» Texto fornecido:
Nesse contexto, desde o início deste ano, nove estados americanos aprovaram leis proibindo o aborto. Sendo assim, se juntam aos mais de 20 estados que estão em fase de aprovação ou já aprovaram leis criminalizando o aborto. Mais recentemente, na semana passada, o jornal Politico publicou o rascunho de uma opinião (cuja a autenticidade foi reconhecida pelo presidente do Supremo)  que revertería a decisão de 1973 que garante o direito ao aborto a nível federal (Roe v. Wade). Os cinco ministros que votariam a favor dessa reversão são precisamente os cinco nomeados pelos presidentes Trump e George W. Bush que chegaram à presidência apesar de perderem o voto popular. Vão em contramão a opinião da maioria dos americanos que apoia Roe v. Wade, quer dizer, o direito ao aborto.

Não é a primeira vez que a decisão Roe v. Wade corre o risco de ser revertida. Grupos conservadores trabalham há décadas para conseguir isso. A decisão Webster v. Reproductive Health Services, de 1989 e, em 1992, a decisão Planned Parenthood v. Casey eram, na verdade, decisões sobre se estados poderiam legislar restrições ao direito ao aborto. Mas, Roe v. Wade vai além da garantia de acesso ao aborto pois a decisão se constrói com base em uma interpretação da Constituição Americana que não se limita aos direitos expressamente reconhecidos pelos autores da mesma nas últimas décadas do século XVIII. Assim, embora a questão do acesso ao aborto nos Estados Unidos tenha se tornado o centro das atenções não é a única expressão dos ataques dos conservadores e os reacionários aos direitos básicos. A reversão de Roe v. Wade poderia derrubar todas as outras decisões do Supremo sobre direitos reprodutivos como o direito ao planejamento familiar e direitos relacionados à privacidade como o direito ao casamento interracial e ao casamento homoafetivo uma vez que todas elas dependem do direito à privacidade, direitos eviscerados no rascunho da opinião vazada ao público.

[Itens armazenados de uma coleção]
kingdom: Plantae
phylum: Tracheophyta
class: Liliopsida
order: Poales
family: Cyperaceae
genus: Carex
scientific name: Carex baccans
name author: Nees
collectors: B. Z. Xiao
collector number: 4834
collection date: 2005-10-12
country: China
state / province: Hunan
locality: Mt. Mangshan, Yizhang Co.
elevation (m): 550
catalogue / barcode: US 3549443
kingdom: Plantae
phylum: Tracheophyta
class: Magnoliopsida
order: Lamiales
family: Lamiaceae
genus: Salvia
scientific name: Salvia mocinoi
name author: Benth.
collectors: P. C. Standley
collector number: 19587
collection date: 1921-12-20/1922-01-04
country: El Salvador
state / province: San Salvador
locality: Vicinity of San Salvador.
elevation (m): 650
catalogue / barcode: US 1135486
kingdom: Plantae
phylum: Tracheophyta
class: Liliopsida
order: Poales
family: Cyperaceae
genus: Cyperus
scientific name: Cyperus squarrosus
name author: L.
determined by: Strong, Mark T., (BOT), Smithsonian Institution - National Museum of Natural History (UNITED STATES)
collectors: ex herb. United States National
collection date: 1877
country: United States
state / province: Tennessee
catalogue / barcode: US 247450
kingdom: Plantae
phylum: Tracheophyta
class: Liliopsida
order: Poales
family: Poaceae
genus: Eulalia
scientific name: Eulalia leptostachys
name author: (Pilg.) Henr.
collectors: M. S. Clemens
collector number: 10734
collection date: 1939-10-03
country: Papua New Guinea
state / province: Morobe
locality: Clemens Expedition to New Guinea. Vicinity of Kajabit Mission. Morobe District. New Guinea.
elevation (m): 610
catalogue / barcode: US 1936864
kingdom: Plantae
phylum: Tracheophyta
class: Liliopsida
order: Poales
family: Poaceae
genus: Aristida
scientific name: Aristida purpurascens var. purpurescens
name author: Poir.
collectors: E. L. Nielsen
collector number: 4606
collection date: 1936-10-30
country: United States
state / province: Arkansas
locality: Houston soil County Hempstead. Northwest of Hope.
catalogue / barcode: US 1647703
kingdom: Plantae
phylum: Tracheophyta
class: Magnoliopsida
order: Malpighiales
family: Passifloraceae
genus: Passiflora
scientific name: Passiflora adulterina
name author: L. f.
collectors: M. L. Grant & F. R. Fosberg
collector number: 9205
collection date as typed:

» Instruções de trabalho:
1. Redigite o trecho do texto sobre Roe v. Wade que começa em "Nesse contexto, desde" e segue até "dizer, o direito ao aborto.".
2. Segundo o texto sobre Roe v. Wade, qual jornal publicou o rascunho da opinião que reverteria a decisão de 1973?
3. Dê continuidade ao texto sobre Roe v. Wade a partir do ponto em que ele termina.
As linhas não têm papel algum nesta atividade.

» Respostas por tarefa:
1.
Nesse contexto, desde o início deste ano, nove estados americanos aprovaram leis proibindo o aborto. Sendo assim, se juntam aos mais de 20 estados que estão em fase de aprovação ou já aprovaram leis criminalizando o aborto. Mais recentemente, na semana passada, o jornal Politico publicou o rascunho de uma opinião (cuja a autenticidade foi reconhecida pelo presidente do Supremo)  que revertería a decisão de 1973 que garante o direito ao aborto a nível federal (Roe v. Wade). Os cinco ministros que votariam a favor dessa reversão são precisamente os cinco nomeados pelos presidentes Trump e George W. Bush que chegaram à presidência apesar de perderem o voto popular. Vão em contramão a opinião da maioria dos americanos que apoia Roe v. Wade, quer dizer, o direito ao aborto.

2. O jornal Politico.

3.
No passado, sempre que a reversão da decisão sobre Roe v. Wade era uma possibilidade, protestos em massa e mobilização de setores influentes  teriam convencido os ministros (justices) a manter a decisão e, consequentemente,  a “integridade” do Supremo. Não está claro que os protestos seriam suficientes hoje em dia. Como todos os movimentos progressistas, as feministas americanas são atacadas por movimentos conservadores responsáveis por campanhas que mobilizam bases reacionárias e contam com o apoio de instituições que foram criadas para manter a distribuição desigual de riqueza e de poder a nível local, estadual e federal. A diferença agora é que, nos Estados Unidos, a radicalização anti-democrática do partido Republicano e de tantos cidadãos estadunidenses é uma realidade que se intensifica a cada dia. Mesmo aqueles políticos Republicanos que se opoem a Trump em algumas questões políticas parecem não se importar muito com os rumos da democracia americana e/ou em defender os direitos das mulheres. Vale lembrar que Trump se elegeu com uma campanha que pregava abertamente o fim de Roe v. Wade e a nomeação de uma maioria conservadora anti-aborto ao Supremo. Mas, a desmobilização é um luxo que o movimento feminista não pode se dar. Pelo contrário, feministas precisam se mobilizar ainda mais e de forma estratégica. Não basta avançar na representação nas instituições existentes, pois, nunca houve tanta representação feminina com resultados tão nocivos para as mulheres. A mobilização estratégica, contudo, é uma mobilização de transformação das instituições. É preciso mobilizar o Congresso para que este aprove legislação que garanta o direito ao aborto (como o Women’s Health Protection Act) em todo o país. É preciso pressionar o Congresso para que aumente o número de ministros do Supremo e acabe com o cargo vitalício (que, aliás não está determinado na Constituição) e, aproveitando, promover uma emenda que permita eleições presidenciais diretas, elemento básico de qualquer democracia moderna. Doa a quem doer, é preciso tornar os Estados Unidos num país democrático.

Nadejda Marques é escritora e autora de vários livros dentre eles Nevertheless, They Persist: how women survive, resist and engage to succeed in Silicon Valley sobre a história do sexismo e a dinâmica de gênero atual no Vale do Silício e a autobiografia Nasci Subversiva.